Yeah, but public pays so much lower now why even both starting at a public? and I’m saying this as someone who spent 7 years in audit, when I left earlier this year, there were entire classes below me who are just 100% gone, my office didn’t even have anyone they can promote to manager, meanwhile managers and senior managers are quitting at record levels. Public accounting sure wants to weed people out, but never at this 100% level, to the point where we’re having partners who are acting as in charges on jobs, because they don’t have SM, managers, or even a proper senior on a job, just a second year staff leading a couple interns and off shore staffs. That’s the reality, it’s long past the ‘people who want to make partner stay and put in the work for a future payoff, and everyone else fucks off after a few years for a better job in private’, it’s everyone is gone, let’s have this random person from India do some opening balance sheet testing by themselves 🙂
Salary compression is going to start to be a thing … it’s one thing to try to attract new entrants … but, as the salary increases at the lowest level start to bump up against the Seniors -> Managers -> Sr Mgrs/Directors -> it’ll start to get untenable for partner profitability … it’s not a problem until it is …

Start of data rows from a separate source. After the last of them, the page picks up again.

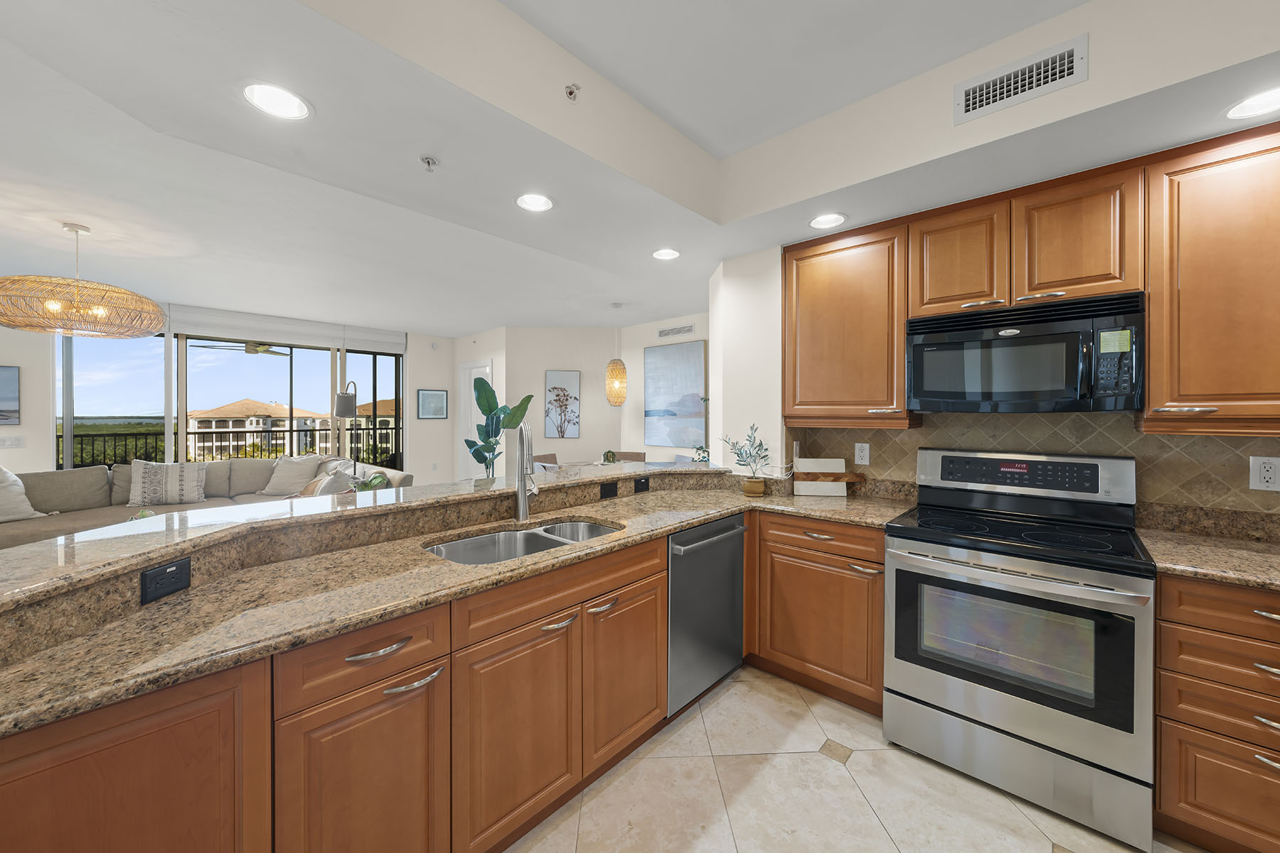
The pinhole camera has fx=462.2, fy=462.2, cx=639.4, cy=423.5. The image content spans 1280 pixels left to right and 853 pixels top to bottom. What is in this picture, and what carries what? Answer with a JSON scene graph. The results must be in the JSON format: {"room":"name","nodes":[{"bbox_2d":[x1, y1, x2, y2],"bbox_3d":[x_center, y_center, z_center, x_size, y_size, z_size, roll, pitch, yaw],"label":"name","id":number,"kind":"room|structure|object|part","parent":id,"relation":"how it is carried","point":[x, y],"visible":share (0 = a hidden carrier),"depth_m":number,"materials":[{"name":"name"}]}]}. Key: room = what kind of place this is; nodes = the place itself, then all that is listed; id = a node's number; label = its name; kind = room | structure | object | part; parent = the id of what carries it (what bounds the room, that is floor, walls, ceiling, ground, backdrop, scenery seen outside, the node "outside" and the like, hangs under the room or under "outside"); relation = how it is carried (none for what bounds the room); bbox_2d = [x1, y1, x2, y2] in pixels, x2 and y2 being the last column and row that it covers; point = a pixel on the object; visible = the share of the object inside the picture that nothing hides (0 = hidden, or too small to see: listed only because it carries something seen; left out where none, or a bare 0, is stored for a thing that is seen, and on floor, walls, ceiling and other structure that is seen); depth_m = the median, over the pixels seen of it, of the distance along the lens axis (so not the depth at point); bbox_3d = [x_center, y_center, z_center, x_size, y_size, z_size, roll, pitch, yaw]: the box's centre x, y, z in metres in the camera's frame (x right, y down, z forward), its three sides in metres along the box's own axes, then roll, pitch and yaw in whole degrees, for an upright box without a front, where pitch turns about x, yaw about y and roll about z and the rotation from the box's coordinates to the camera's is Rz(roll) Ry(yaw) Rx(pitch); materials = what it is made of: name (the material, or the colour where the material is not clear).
{"room":"kitchen","nodes":[
{"label":"kitchen","id":0,"kind":"room"},
{"bbox_2d":[0,303,459,482],"bbox_3d":[-5.752,-0.080,5.315,0.184,2.717,7.434,1,1,43],"label":"window wall","id":1,"kind":"structure","parent":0,"point":[6,349],"depth_m":5.45,"materials":[{"name":"white paint"}]},
{"bbox_2d":[0,365,20,424],"bbox_3d":[-6.475,-0.278,4.376,0.031,0.587,0.733,1,1,43],"label":"picture","id":2,"kind":"object","parent":1,"relation":"attached to","point":[3,419],"visible":1,"depth_m":4.59},
{"bbox_2d":[0,434,25,448],"bbox_3d":[-6.307,0.191,4.631,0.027,0.130,0.160,1,1,43],"label":"light switch","id":3,"kind":"object","parent":1,"relation":"attached to","point":[18,441],"visible":0.99,"depth_m":4.63,"materials":[{"name":"white plastic"}]},
{"bbox_2d":[59,331,405,471],"bbox_3d":[-4.954,0.039,6.066,0.101,2.401,3.452,1,1,43],"label":"sliding glass door","id":4,"kind":"structure","parent":1,"relation":"in","point":[384,377],"depth_m":5.56,"materials":[{"name":"glass"}]},
{"bbox_2d":[161,303,406,353],"bbox_3d":[-4.740,-1.211,5.950,0.086,0.351,3.251,1,1,43],"label":"roller shade","id":5,"kind":"object","parent":1,"relation":"attached to","point":[309,339],"visible":0.8,"depth_m":5.94,"materials":[{"name":"white fabric"}]},
{"bbox_2d":[416,387,447,419],"bbox_3d":[-3.324,-0.317,7.426,0.026,0.487,0.477,1,1,43],"label":"framed picture","id":6,"kind":"object","parent":1,"relation":"attached to","point":[441,397],"visible":1,"depth_m":7.41},
{"bbox_2d":[195,339,294,356],"bbox_3d":[-5.404,-1.154,6.428,1.154,0.343,1.185,1,1,43],"label":"ceiling fan","id":7,"kind":"object","parent":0,"point":[246,349],"visible":0.81,"depth_m":6.37,"materials":[{"name":"metal"}]},
{"bbox_2d":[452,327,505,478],"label":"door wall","id":8,"kind":"structure","parent":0,"point":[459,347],"depth_m":6.89,"materials":[{"name":"white paint"}]},
{"bbox_2d":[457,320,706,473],"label":"dining wall","id":9,"kind":"structure","parent":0,"point":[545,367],"depth_m":5.93,"materials":[{"name":"white paint"}]},
{"bbox_2d":[457,359,492,481],"bbox_3d":[-2.607,0.126,7.390,1.031,2.247,0.134,1,1,43],"label":"door","id":10,"kind":"structure","parent":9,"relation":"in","point":[487,372],"depth_m":7.59,"materials":[{"name":"white paint"}]},
{"bbox_2d":[544,370,580,437],"bbox_3d":[-1.133,-0.273,6.779,0.495,0.983,0.035,0,1,-2],"label":"framed picture","id":11,"kind":"object","parent":9,"relation":"attached to","point":[550,379],"visible":1,"depth_m":6.77},
{"bbox_2d":[643,341,706,449],"bbox_3d":[0.442,-0.367,6.089,0.986,1.369,0.041,1,1,43],"label":"painting","id":12,"kind":"object","parent":9,"relation":"attached to","point":[687,352],"visible":0.99,"depth_m":6.05},
{"bbox_2d":[657,323,695,338],"bbox_3d":[0.476,-1.224,6.122,0.574,0.123,0.012,1,1,43],"label":"air vent","id":13,"kind":"object","parent":9,"relation":"attached to","point":[690,329],"visible":0.99,"depth_m":6.11,"materials":[{"name":"white metal"}]},
{"bbox_2d":[0,0,1279,335],"bbox_3d":[0.225,-1.177,0.996,5.300,0.366,5.860,1,1,43],"label":"ceiling","id":14,"kind":"structure","parent":0,"point":[119,262],"depth_m":1.69,"materials":[{"name":"white paint"}]},
{"bbox_2d":[0,221,167,337],"bbox_3d":[-3.817,-0.983,3.153,0.840,0.716,0.829,1,1,43],"label":"pendant lamp","id":15,"kind":"object","parent":14,"relation":"hanging from","point":[8,324],"visible":0.99,"depth_m":3.03,"materials":[{"name":"wicker"}]},
{"bbox_2d":[243,81,311,119],"bbox_3d":[-1.142,-1.015,1.456,0.190,0.009,0.190,1,1,43],"label":"recessed light","id":16,"kind":"object","parent":14,"relation":"in","point":[291,103],"visible":0.99,"depth_m":1.45,"materials":[{"name":"white"}]},
{"bbox_2d":[418,155,438,171],"bbox_3d":[-0.824,-1.013,1.810,0.068,0.040,0.068,1,1,43],"label":"sprinkler head","id":17,"kind":"object","parent":14,"relation":"attached to","point":[429,163],"visible":0.99,"depth_m":1.80},
{"bbox_2d":[515,192,553,212],"bbox_3d":[-0.487,-1.031,2.143,0.189,0.014,0.189,1,1,43],"label":"recessed light","id":18,"kind":"object","parent":14,"relation":"in","point":[532,203],"visible":0.99,"depth_m":2.15,"materials":[{"name":"white"}]},
{"bbox_2d":[563,83,580,101],"bbox_3d":[-0.244,-1.208,1.687,0.060,0.044,0.059,1,1,43],"label":"sprinkler head","id":19,"kind":"object","parent":14,"relation":"attached to","point":[569,93],"visible":0.99,"depth_m":1.68},
{"bbox_2d":[605,304,627,404],"bbox_3d":[-0.269,-0.795,5.389,0.245,1.157,0.245,1,1,43],"label":"pendant lamp","id":20,"kind":"object","parent":14,"relation":"hanging from","point":[617,387],"visible":0.99,"depth_m":5.31,"materials":[{"name":"beige wicker"}]},
{"bbox_2d":[652,247,681,259],"bbox_3d":[0.165,-1.047,2.857,0.191,0.010,0.192,1,1,43],"label":"recessed light","id":21,"kind":"object","parent":14,"relation":"in","point":[667,254],"visible":0.99,"depth_m":2.86,"materials":[{"name":"white"}]},
{"bbox_2d":[807,211,846,229],"bbox_3d":[0.942,-1.026,2.331,0.196,0.016,0.195,1,1,43],"label":"recessed light","id":22,"kind":"object","parent":14,"relation":"in","point":[830,220],"visible":0.99,"depth_m":2.34,"materials":[{"name":"white"}]},
{"bbox_2d":[954,34,1086,124],"bbox_3d":[1.303,-1.178,1.599,0.356,0.137,0.013,1,1,43],"label":"air vent","id":23,"kind":"object","parent":14,"relation":"attached to","point":[970,100],"visible":0.99,"depth_m":1.59,"materials":[{"name":"white metal"}]},
{"bbox_2d":[1223,86,1279,119],"bbox_3d":[1.983,-1.017,1.458,0.194,0.010,0.195,1,1,43],"label":"recessed light","id":24,"kind":"object","parent":14,"relation":"in","point":[1256,103],"visible":0.99,"depth_m":1.48,"materials":[{"name":"white"}]},
{"bbox_2d":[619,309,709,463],"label":"dining wall","id":25,"kind":"structure","parent":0,"point":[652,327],"depth_m":6.41,"materials":[{"name":"paint"}]},
{"bbox_2d":[513,664,1202,852],"bbox_3d":[-1.568,1.374,2.693,10.902,0.078,7.896,1,1,43],"label":"floor","id":26,"kind":"structure","parent":0,"point":[682,734],"depth_m":1.65,"materials":[{"name":"beige tile"}]},
{"bbox_2d":[0,456,410,549],"bbox_3d":[-4.368,0.823,4.343,2.401,0.923,3.284,1,1,43],"label":"sectional sofa","id":27,"kind":"object","parent":26,"relation":"on","point":[20,525],"visible":0.29,"depth_m":4.61,"materials":[{"name":"fabric"}]},
{"bbox_2d":[0,465,47,522],"bbox_3d":[-5.607,0.606,3.983,0.349,0.509,0.634,0,1,17],"label":"throw pillow","id":28,"kind":"object","parent":27,"relation":"on","point":[25,503],"visible":0.95,"depth_m":4.05,"materials":[{"name":"white fabric"}]},
{"bbox_2d":[128,460,207,506],"bbox_3d":[-4.864,0.597,4.789,0.252,0.478,0.623,1,1,43],"label":"throw pillow","id":29,"kind":"object","parent":27,"relation":"on","point":[144,481],"visible":0.99,"depth_m":4.71,"materials":[{"name":"fabric"}]},
{"bbox_2d":[260,454,322,496],"bbox_3d":[-4.109,0.605,5.477,0.578,0.474,0.314,0,1,0],"label":"throw pillow","id":30,"kind":"object","parent":27,"relation":"on","point":[291,476],"visible":0.92,"depth_m":5.40,"materials":[{"name":"fabric"}]},
{"bbox_2d":[299,467,356,496],"bbox_3d":[-3.041,0.645,4.525,0.533,0.391,0.384,1,1,43],"label":"throw pillow","id":31,"kind":"object","parent":27,"relation":"on","point":[329,483],"visible":0.5,"depth_m":4.42,"materials":[{"name":"fabric"}]},
{"bbox_2d":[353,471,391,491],"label":"plant","id":32,"kind":"object","parent":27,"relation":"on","point":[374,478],"visible":0.41,"depth_m":4.05,"materials":[{"name":"green plant"}]},
{"bbox_2d":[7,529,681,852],"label":"base cabinet","id":33,"kind":"object","parent":26,"relation":"on","point":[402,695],"visible":0.68,"depth_m":1.34,"materials":[{"name":"brown wood"}]},
{"bbox_3d":[-0.748,1.105,1.277,0.089,0.644,0.378,1,1,43],"label":"cabinet door","id":34,"kind":"part","parent":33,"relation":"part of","materials":[{"name":"brown wood"}]},
{"bbox_2d":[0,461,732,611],"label":"raised bar counter","id":35,"kind":"object","parent":33,"relation":"on","point":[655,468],"visible":0.88,"depth_m":1.44,"materials":[{"name":"beige stone"}]},
{"bbox_2d":[140,556,191,604],"bbox_3d":[-1.187,0.393,1.161,0.008,0.078,0.118,0,1,0],"label":"outlet","id":36,"kind":"object","parent":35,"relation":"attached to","point":[161,573],"visible":0.99,"depth_m":1.15,"materials":[{"name":"black plastic"}]},
{"bbox_2d":[599,480,617,498],"bbox_3d":[-0.166,0.361,2.498,0.008,0.076,0.120,1,1,43],"label":"outlet","id":37,"kind":"object","parent":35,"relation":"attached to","point":[614,491],"visible":0.99,"depth_m":2.49,"materials":[{"name":"black plastic"}]},
{"bbox_2d":[632,476,649,493],"bbox_3d":[0.013,0.360,2.716,0.008,0.076,0.123,1,1,43],"label":"outlet","id":38,"kind":"object","parent":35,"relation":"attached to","point":[647,483],"visible":0.99,"depth_m":2.71,"materials":[{"name":"black plastic"}]},
{"bbox_2d":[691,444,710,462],"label":"small plant","id":39,"kind":"object","parent":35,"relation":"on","point":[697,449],"visible":0.46,"depth_m":5.02,"materials":[{"name":"green plant"}]},
{"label":"bar pull","id":40,"kind":"part","parent":33,"relation":"part of","materials":[{"name":"silver metal"}]},
{"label":"bar pull","id":41,"kind":"part","parent":33,"relation":"part of","materials":[{"name":"silver metal"}]},
{"bbox_2d":[0,480,889,733],"bbox_3d":[-0.123,0.493,2.025,1.035,0.042,3.391,1,1,43],"label":"granite countertop","id":42,"kind":"structure","parent":33,"relation":"on","point":[685,523],"depth_m":1.29,"materials":[{"name":"stone"}]},
{"bbox_2d":[423,518,620,564],"bbox_3d":[-0.425,0.562,1.807,0.465,0.201,0.821,1,1,43],"label":"double sink","id":43,"kind":"object","parent":42,"relation":"in","point":[597,528],"visible":0.32,"depth_m":1.92,"materials":[{"name":"silver metal"}]},
{"bbox_2d":[514,420,538,520],"bbox_3d":[-0.490,0.210,2.023,0.103,0.432,0.235,0,1,-7],"label":"faucet","id":44,"kind":"object","parent":42,"relation":"on","point":[524,503],"visible":1,"depth_m":2.03,"materials":[{"name":"silver metal"}]},
{"bbox_2d":[719,422,774,497],"bbox_3d":[0.632,0.203,2.715,0.322,0.431,0.275,1,1,43],"label":"potted plant","id":45,"kind":"object","parent":42,"relation":"on","point":[760,444],"visible":1,"depth_m":2.69,"materials":[{"name":"green plant"}]},
{"bbox_2d":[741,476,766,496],"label":"plant pot","id":46,"kind":"object","parent":42,"relation":"on","point":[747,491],"visible":0.92,"depth_m":2.72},
{"bbox_2d":[792,458,860,496],"bbox_3d":[1.084,0.311,2.690,0.383,0.211,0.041,0,1,9],"label":"cutting board","id":47,"kind":"object","parent":42,"relation":"on","point":[838,483],"visible":0.99,"depth_m":2.68,"materials":[{"name":"brown wood"}]},
{"bbox_3d":[-0.405,1.092,1.611,0.078,0.630,0.445,1,1,43],"label":"cabinet door","id":48,"kind":"part","parent":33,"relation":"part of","materials":[{"name":"brown wood"}]},
{"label":"pull","id":49,"kind":"part","parent":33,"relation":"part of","materials":[{"name":"metal"}]},
{"bbox_3d":[-0.049,1.079,2.039,0.099,0.635,0.470,1,1,43],"label":"cabinet door","id":50,"kind":"part","parent":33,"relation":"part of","materials":[{"name":"brown wood"}]},
{"bbox_2d":[332,380,358,470],"bbox_3d":[-3.595,0.383,5.705,0.269,1.793,0.604,0,1,-21],"label":"floor lamp","id":51,"kind":"object","parent":26,"relation":"on","point":[344,399],"visible":0.69,"depth_m":5.49,"materials":[{"name":"metal"}]},
{"bbox_2d":[466,371,534,475],"bbox_3d":[-1.801,0.306,5.825,0.872,1.832,0.783,1,1,43],"label":"potted plant","id":52,"kind":"object","parent":26,"relation":"on","point":[487,402],"visible":0.74,"depth_m":5.76,"materials":[{"name":"green plant"}]},
{"bbox_2d":[531,452,558,468],"bbox_3d":[-1.082,0.852,5.983,0.538,0.897,0.471,0,1,30],"label":"dining chair","id":53,"kind":"object","parent":26,"relation":"on","point":[550,456],"visible":0.22,"depth_m":6.12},
{"bbox_2d":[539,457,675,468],"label":"dining table","id":54,"kind":"object","parent":26,"relation":"on","point":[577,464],"visible":0.15,"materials":[{"name":"wood"}]},
{"bbox_2d":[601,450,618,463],"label":"small plant","id":55,"kind":"object","parent":54,"relation":"on","point":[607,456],"visible":0.87,"depth_m":5.45,"materials":[{"name":"green plant"}]},
{"bbox_2d":[612,451,647,463],"bbox_3d":[-0.166,0.843,6.062,0.456,0.890,0.532,0,1,13],"label":"dining chair","id":56,"kind":"object","parent":26,"relation":"on","point":[640,456],"visible":0.27,"depth_m":6.25,"materials":[{"name":"brown"}]},
{"bbox_2d":[666,512,746,716],"bbox_3d":[0.135,0.896,2.355,0.632,0.858,0.605,1,1,43],"label":"dishwasher","id":57,"kind":"object","parent":26,"relation":"on","point":[722,535],"visible":0.46,"depth_m":2.13,"materials":[{"name":"silver metal"}]},
{"bbox_2d":[747,510,888,716],"bbox_3d":[1.042,0.910,2.486,0.720,0.891,0.640,1,1,43],"label":"base cabinet","id":58,"kind":"object","parent":26,"relation":"on","point":[802,648],"visible":0.61,"depth_m":2.24,"materials":[{"name":"brown wood"}]},
{"bbox_2d":[882,445,1154,852],"bbox_3d":[1.514,0.737,1.910,0.780,1.205,0.746,1,1,43],"label":"stove","id":59,"kind":"object","parent":26,"relation":"on","point":[1083,588],"visible":1,"depth_m":1.69,"materials":[{"name":"silver metal"}]},
{"bbox_2d":[1153,573,1279,852],"bbox_3d":[2.143,0.931,1.479,0.705,0.894,0.654,1,1,43],"label":"base cabinet","id":60,"kind":"object","parent":26,"relation":"on","point":[1248,648],"visible":0.88,"depth_m":1.43,"materials":[{"name":"brown wood"}]},
{"bbox_2d":[1137,526,1279,591],"bbox_3d":[2.256,0.462,1.354,1.063,0.040,0.731,1,1,43],"label":"countertop","id":61,"kind":"structure","parent":60,"relation":"on","point":[1248,543],"depth_m":1.55,"materials":[{"name":"stone"}]},
{"bbox_2d":[719,182,1279,527],"bbox_3d":[1.844,-0.085,2.075,3.391,2.805,0.178,1,1,43],"label":"kitchen wall","id":62,"kind":"structure","parent":0,"point":[744,419],"depth_m":2.84,"materials":[{"name":"paint"}]},
{"bbox_2d":[782,219,913,426],"bbox_3d":[1.164,-0.513,2.592,0.652,1.025,0.344,1,1,43],"label":"upper cabinet","id":63,"kind":"object","parent":62,"relation":"attached to","point":[802,292],"visible":0.92,"depth_m":2.44,"materials":[{"name":"brown wood"}]},
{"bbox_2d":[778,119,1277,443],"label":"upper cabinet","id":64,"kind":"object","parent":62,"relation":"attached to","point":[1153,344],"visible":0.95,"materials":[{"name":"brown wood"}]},
{"bbox_2d":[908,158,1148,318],"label":"upper cabinet","id":65,"kind":"object","parent":62,"relation":"attached to","point":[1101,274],"visible":0.84,"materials":[{"name":"brown wood"}]},
{"bbox_2d":[903,290,1146,414],"bbox_3d":[1.652,-0.266,2.048,0.773,0.442,0.447,1,1,43],"label":"microwave","id":66,"kind":"object","parent":65,"relation":"attached to","point":[930,347],"visible":0.98,"depth_m":1.87,"materials":[{"name":"black metal"}]},
{"bbox_2d":[785,411,1279,524],"bbox_3d":[2.161,0.166,1.902,3.129,0.529,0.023,1,1,43],"label":"tile backsplash","id":67,"kind":"structure","parent":62,"relation":"attached to","point":[902,434],"depth_m":2.04,"materials":[{"name":"tile"}]},
{"bbox_2d":[854,441,870,465],"bbox_3d":[1.278,0.171,2.659,0.076,0.121,0.009,1,1,43],"label":"wall outlet","id":68,"kind":"object","parent":67,"relation":"attached to","point":[865,456],"visible":0.97,"depth_m":2.66,"materials":[{"name":"white plastic"}]},
{"bbox_2d":[1248,455,1279,490],"bbox_3d":[2.311,0.182,1.699,0.080,0.126,0.009,1,1,43],"label":"wall outlet","id":69,"kind":"object","parent":67,"relation":"attached to","point":[1268,476],"visible":0.98,"depth_m":1.70,"materials":[{"name":"white plastic"}]},
{"bbox_2d":[1142,123,1279,435],"bbox_3d":[2.266,-0.489,1.592,0.750,1.047,0.350,1,1,43],"label":"upper cabinet","id":70,"kind":"object","parent":62,"relation":"attached to","point":[1153,362],"visible":0.99,"depth_m":1.62,"materials":[{"name":"brown wood"}]},
{"label":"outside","id":71,"kind":"structure","parent":0,"visible":0},
{"bbox_2d":[187,398,331,457],"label":"building","id":72,"kind":"structure","parent":71,"point":[236,407],"materials":[{"name":"beige paint"}]},
{"bbox_2d":[346,399,396,457],"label":"house","id":73,"kind":"structure","parent":71,"point":[362,419],"materials":[{"name":"beige paint"}]},
{"label":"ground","id":74,"kind":"structure","parent":71,"visible":0},
{"bbox_2d":[59,422,399,468],"bbox_3d":[-6.590,0.653,7.176,0.047,1.117,6.771,1,1,43],"label":"balcony railing","id":75,"kind":"object","parent":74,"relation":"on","point":[291,431],"visible":0.46,"depth_m":7.18,"materials":[{"name":"black metal"}]}
]}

We’re long overdue for increases across the board in accounting. Its not right that I started at $55k back in 2010 and many firms aren’t much higher than that 12 years (and lots of inflation) later.
Its not like the partners at these firms couldn’t eat some of the cost too. They’ve been making out like bandits for years.
We should be more like commercial banks. Entry level is $40k per year, but they get a VP title.